Entretanto, foram os fatos posteriores, como a troca do comando da Política Federal, que levaram à saída de Sérgio Moro do MJSP, que provaram que a fala raivosa da reunião (2) ministerial de 22 de abril – quando Bolsonaro afirma “eu não vou esperar f#+*&r minha família toda para trocar segurança, chefia da segurança ou ministro” – tinha como preocupação básica barrar as investigações contra a família e os inquéritos das “fake news” e dos apoiadores (que podem remeter à própria lisura da campanha de 2018) que esvaziaram a linha de argumentação presidencial.
Os ministros militares e os militares da reserva que andaram apoiando o presidente em atos, manifestações e abaixo assinados a favor do ponto de vista presidencial sobre a aplicabilidade do Art.142 ficaram até envergonhados quando a bola rolou no estádio vazio (perdão, das ruas) e o serviço de alto falantes informava: substituição em campo: “sai o artigo 142 da CF e entram em campo os artigos 312 e 171 do Código de Processo Civil”.

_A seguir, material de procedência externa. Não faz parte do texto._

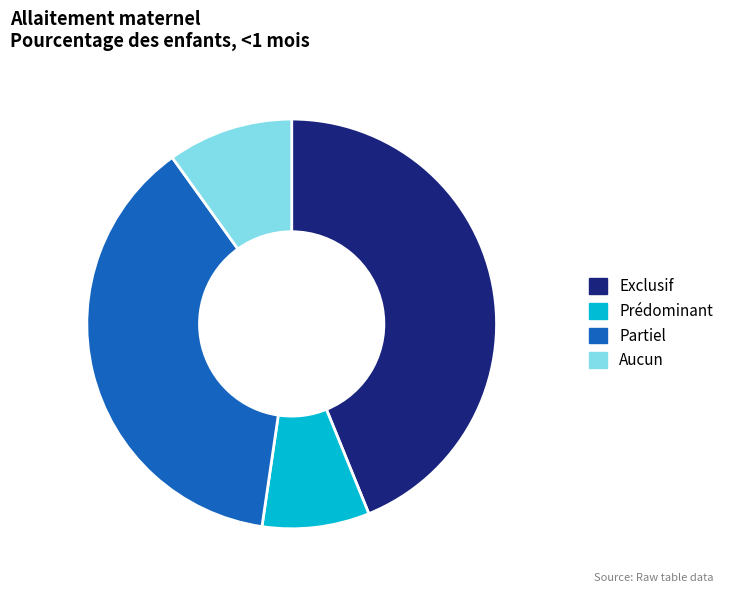

Which slice is the smallest?

Prédominant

Os dois artigos podem se aplicar ao caso Flávio Bolsonaro:
Art. 312 – Apropriar-se o funcionário público de dinheiro, valor ou qualquer outro bem móvel, público ou particular, de que tem a posse em razão do cargo, ou desviá-lo, em proveito próprio ou alheio: Pena – reclusão, de dois a doze anos, e multa.
Artigo 171 – mais conhecido como “crime de estelionato, define o crime em obter, para si ou para outrem, vantagem ilícita, em prejuízo alheio, induzindo ou mantendo alguém em erro, com artifício, ardil ou meios fraudulentos.
Os militares têm como disciplina servir à pátria e nisso são impecáveis, embora não tenham, como alguns pensam, o monopólio do patriotismo. Mas eles sabem perfeitamente que o ditado “Amigos, amigos, negócios à parte”, não pode servir para colocar no mesmo patamar os negócios do Estado e as questões pessoais e/ou de família. E mais de 50 mil vidas contam, não cabe mais “o daí?”.